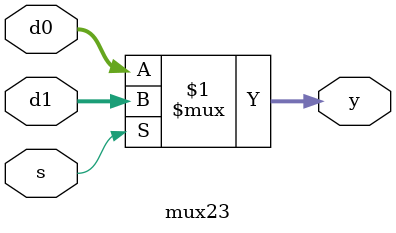
<source format=v>
`timescale 1ns/10ps
module mux23(d0, d1, s, y);

input s;
input [2:0] d0, d1;
output [2:0] y;

assign y = s?d1 :d0;

endmodule

</source>
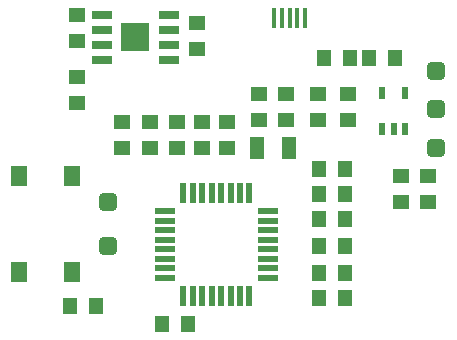
<source format=gtp>
G04*
G04 #@! TF.GenerationSoftware,Altium Limited,Altium Designer,21.9.2 (33)*
G04*
G04 Layer_Color=8421504*
%FSLAX25Y25*%
%MOIN*%
G70*
G04*
G04 #@! TF.SameCoordinates,0BDF80D0-06DB-4186-A1CF-57D38C80D236*
G04*
G04*
G04 #@! TF.FilePolarity,Positive*
G04*
G01*
G75*
%ADD15R,0.05118X0.07480*%
G04:AMPARAMS|DCode=16|XSize=60mil|YSize=60mil|CornerRadius=15mil|HoleSize=0mil|Usage=FLASHONLY|Rotation=90.000|XOffset=0mil|YOffset=0mil|HoleType=Round|Shape=RoundedRectangle|*
%AMROUNDEDRECTD16*
21,1,0.06000,0.03000,0,0,90.0*
21,1,0.03000,0.06000,0,0,90.0*
1,1,0.03000,0.01500,0.01500*
1,1,0.03000,0.01500,-0.01500*
1,1,0.03000,-0.01500,-0.01500*
1,1,0.03000,-0.01500,0.01500*
%
%ADD16ROUNDEDRECTD16*%
G04:AMPARAMS|DCode=17|XSize=60mil|YSize=60mil|CornerRadius=15mil|HoleSize=0mil|Usage=FLASHONLY|Rotation=0.000|XOffset=0mil|YOffset=0mil|HoleType=Round|Shape=RoundedRectangle|*
%AMROUNDEDRECTD17*
21,1,0.06000,0.03000,0,0,0.0*
21,1,0.03000,0.06000,0,0,0.0*
1,1,0.03000,0.01500,-0.01500*
1,1,0.03000,-0.01500,-0.01500*
1,1,0.03000,-0.01500,0.01500*
1,1,0.03000,0.01500,0.01500*
%
%ADD17ROUNDEDRECTD17*%
%ADD18R,0.05512X0.06693*%
%ADD19R,0.05512X0.04724*%
%ADD20R,0.04724X0.05512*%
%ADD21R,0.09409X0.09409*%
%ADD22R,0.06791X0.02559*%
%ADD23R,0.02362X0.04331*%
%ADD24R,0.02362X0.06594*%
%ADD25R,0.06594X0.02362*%
%ADD26R,0.01575X0.07087*%
D15*
X104528Y78740D02*
D03*
X93898D02*
D03*
D16*
X153543D02*
D03*
Y91535D02*
D03*
Y104331D02*
D03*
X44094Y46063D02*
D03*
D17*
Y60630D02*
D03*
D18*
X14567Y37402D02*
D03*
X32283D02*
D03*
X14567Y69291D02*
D03*
X32283D02*
D03*
D19*
X33858Y102362D02*
D03*
Y93701D02*
D03*
X48819Y87402D02*
D03*
Y78740D02*
D03*
X58268Y87402D02*
D03*
Y78740D02*
D03*
X67323Y78740D02*
D03*
Y87402D02*
D03*
X75590Y78740D02*
D03*
Y87402D02*
D03*
X83858Y78740D02*
D03*
Y87402D02*
D03*
X33858Y122835D02*
D03*
Y114173D02*
D03*
X124016Y96457D02*
D03*
Y87795D02*
D03*
X114173Y96457D02*
D03*
Y87795D02*
D03*
X141732Y69291D02*
D03*
Y60630D02*
D03*
X150787Y69291D02*
D03*
Y60630D02*
D03*
X73925Y120211D02*
D03*
Y111550D02*
D03*
X94488Y87795D02*
D03*
Y96457D02*
D03*
X103543Y87795D02*
D03*
Y96457D02*
D03*
D20*
X139764Y108661D02*
D03*
X131102D02*
D03*
X124803D02*
D03*
X116142D02*
D03*
X114567Y28740D02*
D03*
X123228D02*
D03*
Y55118D02*
D03*
X114567D02*
D03*
X123228Y37008D02*
D03*
X114567D02*
D03*
X123228Y46063D02*
D03*
X114567D02*
D03*
Y71653D02*
D03*
X123228D02*
D03*
X40157Y25886D02*
D03*
X31496D02*
D03*
X70866Y20079D02*
D03*
X62205D02*
D03*
X114567Y63386D02*
D03*
X123228D02*
D03*
D21*
X53347Y115551D02*
D03*
D22*
X42276Y108051D02*
D03*
Y113051D02*
D03*
Y118051D02*
D03*
Y123051D02*
D03*
X64417D02*
D03*
Y118051D02*
D03*
Y113051D02*
D03*
Y108051D02*
D03*
D23*
X135630Y85039D02*
D03*
X139370D02*
D03*
X143110D02*
D03*
Y96850D02*
D03*
X135630D02*
D03*
D24*
X88189Y63535D02*
D03*
X85039D02*
D03*
X81890D02*
D03*
X78740D02*
D03*
X75590D02*
D03*
X72441D02*
D03*
X69291D02*
D03*
Y29378D02*
D03*
X72441D02*
D03*
X75590D02*
D03*
X78740D02*
D03*
X81890D02*
D03*
X85039D02*
D03*
X88189D02*
D03*
X91339D02*
D03*
Y63535D02*
D03*
D25*
X63236Y57480D02*
D03*
Y54331D02*
D03*
Y51181D02*
D03*
Y48031D02*
D03*
Y44882D02*
D03*
Y41732D02*
D03*
Y38583D02*
D03*
Y35433D02*
D03*
X97394D02*
D03*
Y38583D02*
D03*
Y41732D02*
D03*
Y44882D02*
D03*
Y48031D02*
D03*
Y51181D02*
D03*
Y54331D02*
D03*
Y57480D02*
D03*
D26*
X99606Y121850D02*
D03*
X102165D02*
D03*
X109843D02*
D03*
X107283D02*
D03*
X104724D02*
D03*
M02*

</source>
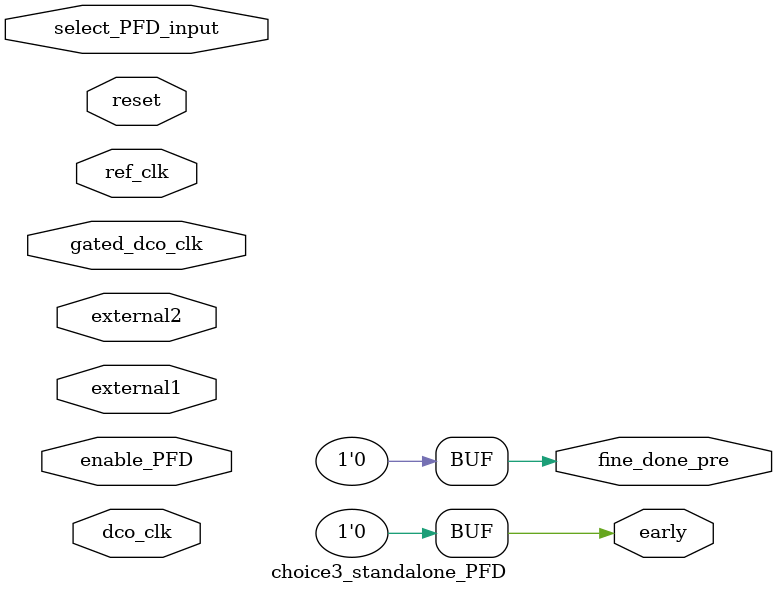
<source format=v>
module choice3_standalone_PFD(
			input 	    enable_PFD ,
			input 	    select_PFD_input,
			input 	    ref_clk, 
			input 	    external1 ,
			input 	    gated_dco_clk,
			input 	    external2,
			input 	    reset,
			input 	    dco_clk,
			output 	    fine_done_pre,
			output 	    early		 
			);

   assign early = 0;
   assign fine_done_pre = 0;
   

   
endmodule // tdc3_behaviour

</source>
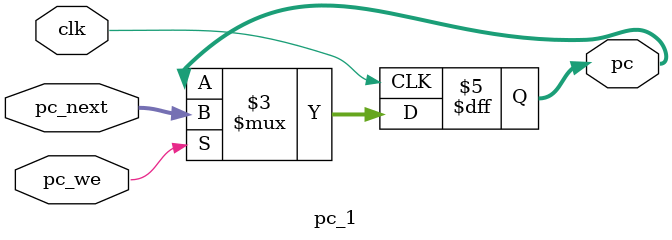
<source format=v>
module pc_1(clk, pc_we, pc_next, pc);
    input clk;
    input pc_we;
    input [31:0] pc_next;
    output reg [31:0] pc;
  always @(posedge clk) begin
    if (pc_we == 1) begin
      pc <= pc_next;
    end
  end
endmodule
</source>
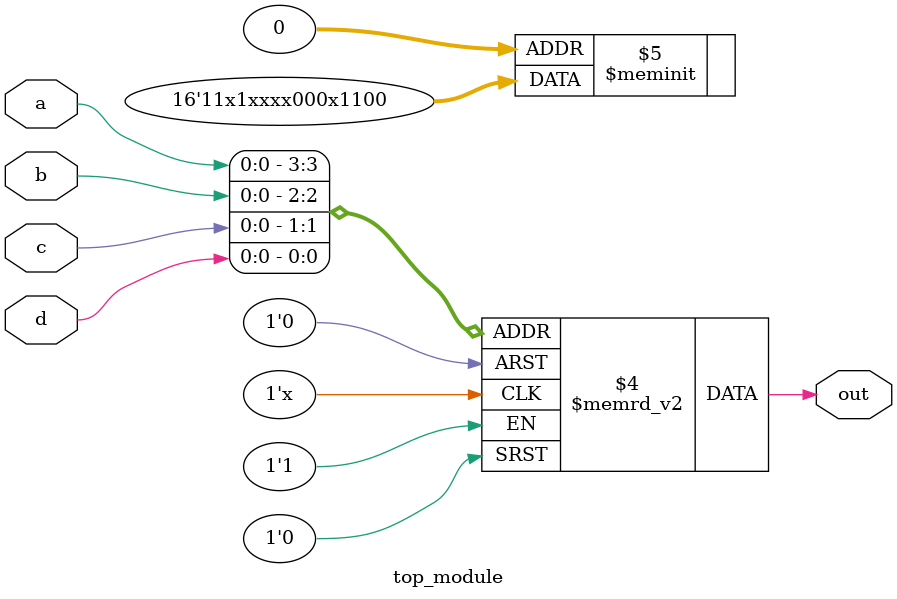
<source format=sv>
module top_module (
  input a, 
  input b,
  input c,
  input d,
  output reg out
);

  always @* begin
    case ({a, b, c, d})
      4'b0000, 4'b0001, 4'b0101, 4'b0110, 4'b0111: out = 1'b0;
      4'b0011, 4'b0010, 4'b1100, 4'b1110, 4'b1111: out = 1'b1;
      4'b0100, 4'b1000, 4'b1011, 4'b1010: out = 1'bx;
      default: out = 1'bx;
    endcase
  end

endmodule

</source>
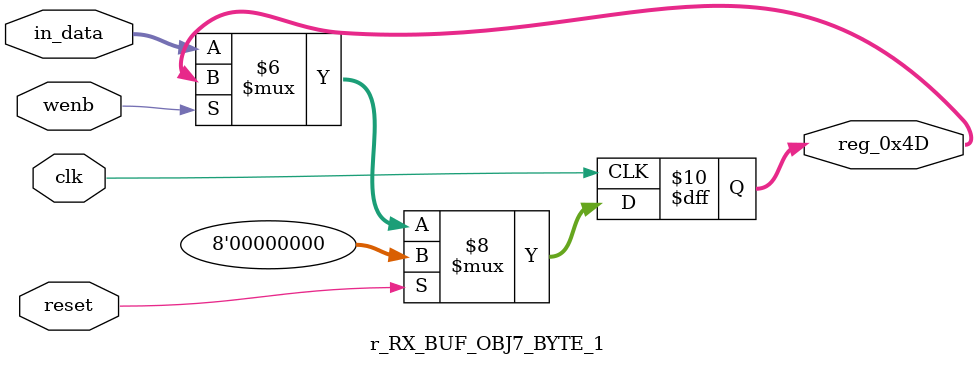
<source format=v>
module r_RX_BUF_OBJ7_BYTE_1(output reg [7:0] reg_0x4D, input wire reset, input wire wenb, input wire [7:0] in_data, input wire clk);
	always@(posedge clk)
	begin
		if(reset==0) begin
			if(wenb==0)
				reg_0x4D<=in_data;
			else
				reg_0x4D<=reg_0x4D;
		end
		else
			reg_0x4D<=8'h00;
	end
endmodule
</source>
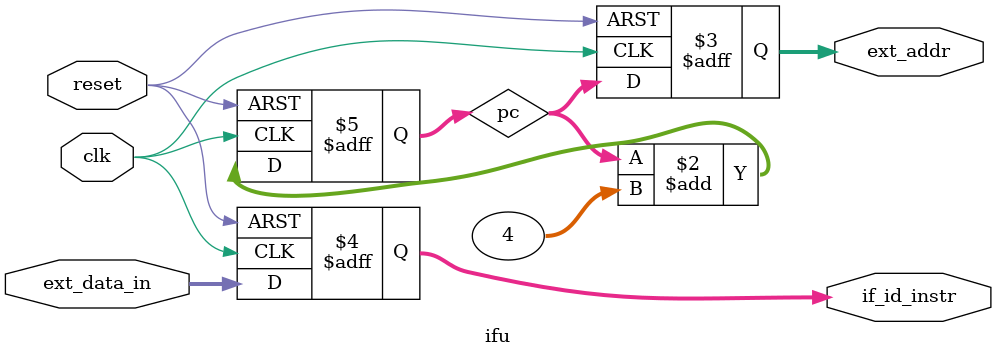
<source format=sv>
module ifu (
    input wire clk,
    input wire reset,
    input wire [31:0] ext_data_in,
    output reg [31:0] ext_addr,
    output reg [31:0] if_id_instr
);
    reg [31:0] pc;
    
    always @(posedge clk or posedge reset) begin
        if (reset) begin
            pc <= 32'h0;
            ext_addr <= 32'h0;
            if_id_instr <= 32'h00000013;
        end else begin
            pc <= pc + 4;
            ext_addr <= pc;
            if_id_instr <= ext_data_in;
        end
    end
endmodule
</source>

____________

YOUR ASSIGNMENT:
Please transcribe the material above exactly as written. Leave the pictures out.

RESPONSE:
<source format=v>
`timescale 1ns/10ps
module mux23(d0, d1, s, y);

input s;
input [2:0] d0, d1;
output [2:0] y;

assign y = s?d1 :d0;

endmodule

</source>
<source format=gtp>
G04*
G04 #@! TF.GenerationSoftware,Altium Limited,Altium Designer,21.9.2 (33)*
G04*
G04 Layer_Color=8421504*
%FSLAX25Y25*%
%MOIN*%
G70*
G04*
G04 #@! TF.SameCoordinates,0BDF80D0-06DB-4186-A1CF-57D38C80D236*
G04*
G04*
G04 #@! TF.FilePolarity,Positive*
G04*
G01*
G75*
%ADD15R,0.05118X0.07480*%
G04:AMPARAMS|DCode=16|XSize=60mil|YSize=60mil|CornerRadius=15mil|HoleSize=0mil|Usage=FLASHONLY|Rotation=90.000|XOffset=0mil|YOffset=0mil|HoleType=Round|Shape=RoundedRectangle|*
%AMROUNDEDRECTD16*
21,1,0.06000,0.03000,0,0,90.0*
21,1,0.03000,0.06000,0,0,90.0*
1,1,0.03000,0.01500,0.01500*
1,1,0.03000,0.01500,-0.01500*
1,1,0.03000,-0.01500,-0.01500*
1,1,0.03000,-0.01500,0.01500*
%
%ADD16ROUNDEDRECTD16*%
G04:AMPARAMS|DCode=17|XSize=60mil|YSize=60mil|CornerRadius=15mil|HoleSize=0mil|Usage=FLASHONLY|Rotation=0.000|XOffset=0mil|YOffset=0mil|HoleType=Round|Shape=RoundedRectangle|*
%AMROUNDEDRECTD17*
21,1,0.06000,0.03000,0,0,0.0*
21,1,0.03000,0.06000,0,0,0.0*
1,1,0.03000,0.01500,-0.01500*
1,1,0.03000,-0.01500,-0.01500*
1,1,0.03000,-0.01500,0.01500*
1,1,0.03000,0.01500,0.01500*
%
%ADD17ROUNDEDRECTD17*%
%ADD18R,0.05512X0.06693*%
%ADD19R,0.05512X0.04724*%
%ADD20R,0.04724X0.05512*%
%ADD21R,0.09409X0.09409*%
%ADD22R,0.06791X0.02559*%
%ADD23R,0.02362X0.04331*%
%ADD24R,0.02362X0.06594*%
%ADD25R,0.06594X0.02362*%
%ADD26R,0.01575X0.07087*%
D15*
X104528Y78740D02*
D03*
X93898D02*
D03*
D16*
X153543D02*
D03*
Y91535D02*
D03*
Y104331D02*
D03*
X44094Y46063D02*
D03*
D17*
Y60630D02*
D03*
D18*
X14567Y37402D02*
D03*
X32283D02*
D03*
X14567Y69291D02*
D03*
X32283D02*
D03*
D19*
X33858Y102362D02*
D03*
Y93701D02*
D03*
X48819Y87402D02*
D03*
Y78740D02*
D03*
X58268Y87402D02*
D03*
Y78740D02*
D03*
X67323Y78740D02*
D03*
Y87402D02*
D03*
X75590Y78740D02*
D03*
Y87402D02*
D03*
X83858Y78740D02*
D03*
Y87402D02*
D03*
X33858Y122835D02*
D03*
Y114173D02*
D03*
X124016Y96457D02*
D03*
Y87795D02*
D03*
X114173Y96457D02*
D03*
Y87795D02*
D03*
X141732Y69291D02*
D03*
Y60630D02*
D03*
X150787Y69291D02*
D03*
Y60630D02*
D03*
X73925Y120211D02*
D03*
Y111550D02*
D03*
X94488Y87795D02*
D03*
Y96457D02*
D03*
X103543Y87795D02*
D03*
Y96457D02*
D03*
D20*
X139764Y108661D02*
D03*
X131102D02*
D03*
X124803D02*
D03*
X116142D02*
D03*
X114567Y28740D02*
D03*
X123228D02*
D03*
Y55118D02*
D03*
X114567D02*
D03*
X123228Y37008D02*
D03*
X114567D02*
D03*
X123228Y46063D02*
D03*
X114567D02*
D03*
Y71653D02*
D03*
X123228D02*
D03*
X40157Y25886D02*
D03*
X31496D02*
D03*
X70866Y20079D02*
D03*
X62205D02*
D03*
X114567Y63386D02*
D03*
X123228D02*
D03*
D21*
X53347Y115551D02*
D03*
D22*
X42276Y108051D02*
D03*
Y113051D02*
D03*
Y118051D02*
D03*
Y123051D02*
D03*
X64417D02*
D03*
Y118051D02*
D03*
Y113051D02*
D03*
Y108051D02*
D03*
D23*
X135630Y85039D02*
D03*
X139370D02*
D03*
X143110D02*
D03*
Y96850D02*
D03*
X135630D02*
D03*
D24*
X88189Y63535D02*
D03*
X85039D02*
D03*
X81890D02*
D03*
X78740D02*
D03*
X75590D02*
D03*
X72441D02*
D03*
X69291D02*
D03*
Y29378D02*
D03*
X72441D02*
D03*
X75590D02*
D03*
X78740D02*
D03*
X81890D02*
D03*
X85039D02*
D03*
X88189D02*
D03*
X91339D02*
D03*
Y63535D02*
D03*
D25*
X63236Y57480D02*
D03*
Y54331D02*
D03*
Y51181D02*
D03*
Y48031D02*
D03*
Y44882D02*
D03*
Y41732D02*
D03*
Y38583D02*
D03*
Y35433D02*
D03*
X97394D02*
D03*
Y38583D02*
D03*
Y41732D02*
D03*
Y44882D02*
D03*
Y48031D02*
D03*
Y51181D02*
D03*
Y54331D02*
D03*
Y57480D02*
D03*
D26*
X99606Y121850D02*
D03*
X102165D02*
D03*
X109843D02*
D03*
X107283D02*
D03*
X104724D02*
D03*
M02*

</source>
<source format=v>
module choice3_standalone_PFD(
			input 	    enable_PFD ,
			input 	    select_PFD_input,
			input 	    ref_clk, 
			input 	    external1 ,
			input 	    gated_dco_clk,
			input 	    external2,
			input 	    reset,
			input 	    dco_clk,
			output 	    fine_done_pre,
			output 	    early		 
			);

   assign early = 0;
   assign fine_done_pre = 0;
   

   
endmodule // tdc3_behaviour

</source>
<source format=v>
module pc_1(clk, pc_we, pc_next, pc);
    input clk;
    input pc_we;
    input [31:0] pc_next;
    output reg [31:0] pc;
  always @(posedge clk) begin
    if (pc_we == 1) begin
      pc <= pc_next;
    end
  end
endmodule
</source>
<source format=sv>
module top_module (
  input a, 
  input b,
  input c,
  input d,
  output reg out
);

  always @* begin
    case ({a, b, c, d})
      4'b0000, 4'b0001, 4'b0101, 4'b0110, 4'b0111: out = 1'b0;
      4'b0011, 4'b0010, 4'b1100, 4'b1110, 4'b1111: out = 1'b1;
      4'b0100, 4'b1000, 4'b1011, 4'b1010: out = 1'bx;
      default: out = 1'bx;
    endcase
  end

endmodule

</source>
<source format=v>
module r_RX_BUF_OBJ7_BYTE_1(output reg [7:0] reg_0x4D, input wire reset, input wire wenb, input wire [7:0] in_data, input wire clk);
	always@(posedge clk)
	begin
		if(reset==0) begin
			if(wenb==0)
				reg_0x4D<=in_data;
			else
				reg_0x4D<=reg_0x4D;
		end
		else
			reg_0x4D<=8'h00;
	end
endmodule
</source>
<source format=sv>
module ifu (
    input wire clk,
    input wire reset,
    input wire [31:0] ext_data_in,
    output reg [31:0] ext_addr,
    output reg [31:0] if_id_instr
);
    reg [31:0] pc;
    
    always @(posedge clk or posedge reset) begin
        if (reset) begin
            pc <= 32'h0;
            ext_addr <= 32'h0;
            if_id_instr <= 32'h00000013;
        end else begin
            pc <= pc + 4;
            ext_addr <= pc;
            if_id_instr <= ext_data_in;
        end
    end
endmodule
</source>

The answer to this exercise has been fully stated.